Alfredo Miranda Flamenco, quien fungió como ministro de Relaciones Exteriores durante la gestión del expresidente Mauricio Funes (prófugo) y como viceministro con Salvador Sánchez Cerén, ha sido demandado por enriquecimiento ilícito.
La Unidad Especializada de Anticorrupción ha establecido que el exfuncionario se apropió de $219,894.62, y su esposa, Alicia del Carmen Medina Aguilar de Miranda, de $63,839.26. La demanda la presentaron fiscales de la Unidad Especializada de Delitos de Corrupción ante la Cámara Ambiental de Segunda Instancia de Santa Tecla.
La fiscal del caso explicó que «al funcionario se le procesa por irregularidades encontradas en depósitos bancarios, pago de deuda y diferencia entre los ingresos y las deudas». Las autoridades fiscales han solicitado a la cámara que el funcionario y su esposa devuelvan $283,733.89 al Estado y que Miranda Flamenco sea inhabilitado por 10 años para ejercer cargos públicos.
Miranda Flamenco desarrolló diferentes roles entre 2009 y 2018; fue viceministro de Cooperación para el Desarrollo en los períodos 2009-2013 y 2014-2018 y titular de Relaciones Exteriores (2013-2014). El imputado también se desempeñó en el Gobierno de Sánchez Cerén como viceministro de Integración y Promoción Económica, entre 2018 y 2019.

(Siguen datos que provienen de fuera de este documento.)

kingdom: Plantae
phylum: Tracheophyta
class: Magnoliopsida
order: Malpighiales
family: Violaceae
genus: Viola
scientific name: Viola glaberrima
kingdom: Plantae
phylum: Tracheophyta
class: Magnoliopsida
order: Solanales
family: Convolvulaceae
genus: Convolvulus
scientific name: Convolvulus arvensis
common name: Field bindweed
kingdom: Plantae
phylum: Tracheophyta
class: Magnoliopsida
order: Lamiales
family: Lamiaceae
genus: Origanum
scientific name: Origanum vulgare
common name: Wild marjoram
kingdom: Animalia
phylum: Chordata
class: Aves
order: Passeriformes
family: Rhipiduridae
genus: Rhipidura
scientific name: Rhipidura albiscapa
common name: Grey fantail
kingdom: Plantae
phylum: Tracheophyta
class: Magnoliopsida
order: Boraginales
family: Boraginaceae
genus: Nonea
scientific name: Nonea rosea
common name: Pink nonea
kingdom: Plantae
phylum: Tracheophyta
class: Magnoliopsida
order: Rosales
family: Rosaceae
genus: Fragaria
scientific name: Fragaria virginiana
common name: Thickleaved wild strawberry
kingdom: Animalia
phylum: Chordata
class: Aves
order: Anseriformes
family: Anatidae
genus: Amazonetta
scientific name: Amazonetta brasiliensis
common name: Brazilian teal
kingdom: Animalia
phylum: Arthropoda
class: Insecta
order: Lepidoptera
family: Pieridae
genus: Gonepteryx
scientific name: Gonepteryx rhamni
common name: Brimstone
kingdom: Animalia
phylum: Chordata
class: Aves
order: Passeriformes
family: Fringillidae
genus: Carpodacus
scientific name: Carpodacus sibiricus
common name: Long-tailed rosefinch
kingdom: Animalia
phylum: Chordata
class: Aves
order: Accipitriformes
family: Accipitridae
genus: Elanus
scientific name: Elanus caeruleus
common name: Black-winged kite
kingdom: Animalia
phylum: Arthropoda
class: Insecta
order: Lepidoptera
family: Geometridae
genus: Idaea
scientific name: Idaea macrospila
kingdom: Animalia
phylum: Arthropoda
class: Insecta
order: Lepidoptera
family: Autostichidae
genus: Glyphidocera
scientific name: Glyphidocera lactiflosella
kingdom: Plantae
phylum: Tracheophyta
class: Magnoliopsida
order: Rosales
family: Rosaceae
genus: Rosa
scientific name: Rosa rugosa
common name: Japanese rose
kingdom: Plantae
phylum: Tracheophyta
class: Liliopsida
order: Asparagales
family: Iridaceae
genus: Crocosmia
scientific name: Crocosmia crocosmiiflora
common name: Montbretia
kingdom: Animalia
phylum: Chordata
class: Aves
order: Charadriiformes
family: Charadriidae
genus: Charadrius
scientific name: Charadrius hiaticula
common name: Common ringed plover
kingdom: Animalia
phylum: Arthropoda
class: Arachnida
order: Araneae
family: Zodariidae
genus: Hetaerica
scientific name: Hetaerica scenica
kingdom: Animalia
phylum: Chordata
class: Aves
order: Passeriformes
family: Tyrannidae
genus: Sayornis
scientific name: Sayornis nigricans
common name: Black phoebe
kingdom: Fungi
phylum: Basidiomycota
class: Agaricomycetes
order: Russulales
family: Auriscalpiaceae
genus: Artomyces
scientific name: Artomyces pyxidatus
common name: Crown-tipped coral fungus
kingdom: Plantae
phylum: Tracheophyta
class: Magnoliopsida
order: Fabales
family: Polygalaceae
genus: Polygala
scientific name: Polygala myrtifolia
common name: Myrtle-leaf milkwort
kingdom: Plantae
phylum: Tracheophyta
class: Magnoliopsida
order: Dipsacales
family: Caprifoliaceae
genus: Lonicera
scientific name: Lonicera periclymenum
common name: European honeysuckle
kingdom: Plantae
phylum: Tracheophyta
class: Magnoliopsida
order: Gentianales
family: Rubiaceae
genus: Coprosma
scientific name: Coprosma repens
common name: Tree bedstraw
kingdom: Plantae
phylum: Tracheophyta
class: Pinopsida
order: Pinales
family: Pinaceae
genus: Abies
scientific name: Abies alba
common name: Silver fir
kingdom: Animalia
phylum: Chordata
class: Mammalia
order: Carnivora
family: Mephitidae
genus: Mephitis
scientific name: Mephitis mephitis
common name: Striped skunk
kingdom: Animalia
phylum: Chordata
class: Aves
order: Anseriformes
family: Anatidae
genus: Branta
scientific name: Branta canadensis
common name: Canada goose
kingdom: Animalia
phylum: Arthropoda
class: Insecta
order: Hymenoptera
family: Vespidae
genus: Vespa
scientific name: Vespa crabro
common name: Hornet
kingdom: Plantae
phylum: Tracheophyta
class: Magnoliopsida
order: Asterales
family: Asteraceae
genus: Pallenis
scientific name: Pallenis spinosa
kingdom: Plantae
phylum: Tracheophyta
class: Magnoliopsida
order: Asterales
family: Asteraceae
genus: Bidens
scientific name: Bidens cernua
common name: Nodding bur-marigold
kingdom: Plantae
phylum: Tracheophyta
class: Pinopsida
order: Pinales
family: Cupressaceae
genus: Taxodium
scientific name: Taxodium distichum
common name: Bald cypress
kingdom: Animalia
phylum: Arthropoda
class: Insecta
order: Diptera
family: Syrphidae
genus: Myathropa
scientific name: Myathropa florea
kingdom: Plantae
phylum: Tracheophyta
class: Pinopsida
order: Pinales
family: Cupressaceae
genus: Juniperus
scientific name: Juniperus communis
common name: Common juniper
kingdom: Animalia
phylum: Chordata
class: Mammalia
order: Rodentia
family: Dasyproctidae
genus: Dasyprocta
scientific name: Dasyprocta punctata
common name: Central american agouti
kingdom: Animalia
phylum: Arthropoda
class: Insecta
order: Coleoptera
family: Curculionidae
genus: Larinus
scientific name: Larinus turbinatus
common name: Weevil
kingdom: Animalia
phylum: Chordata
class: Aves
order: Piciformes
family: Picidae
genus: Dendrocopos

En junio pasado también el ex secretario técnico de la Presidencia (2009-2014) Alexánder Segovia fue demandado por presunto enriquecimiento ilícito con $279,555.80, monto que él y su núcleo familiar no pudieron justificar y utilizaron para depósitos bancarios, compra de vehículos y en la venta y la adquisición de inmuebles.
Mientras que, en mayo, el ex secretario privado de la Presidencia en la gestión de Funes, Francisco José Cáceres Zaldaña, y su grupo familiar fueron señalados de enriquecerse ilícitamente con $3,892,095.46.
En la Sección de Probidad les detectaron depósitos en efectivo y con cheques en cuentas de ahorro, pagos de préstamos y de tarjetas de crédito, fondos de los que se desconoce la procedencia. De acuerdo con las autoridades, durante el Gobierno de Funes operó una red de corrupción entre el expresidente y sus exfuncionarios que tejió mecanismos para desviar $351 millones que fueron a parar a manos de empleados públicos y particulares.
En el caso Saqueo Público, la Fiscalía ha establecido que parte del dinero sustraído de las cuentas de Casa Presidencial se utilizó para cubrir gastos personales, comprar vehículos y remodelar propiedades, así como para pagar viajes, sobornos y hasta cirugías plásticas.
La FGR señaló que en el caso Saqueo Público fueron evidentes para el desvío de los fondos «el sistema de prestanombres, la simulación de documentos y la utilización del sistema financiero».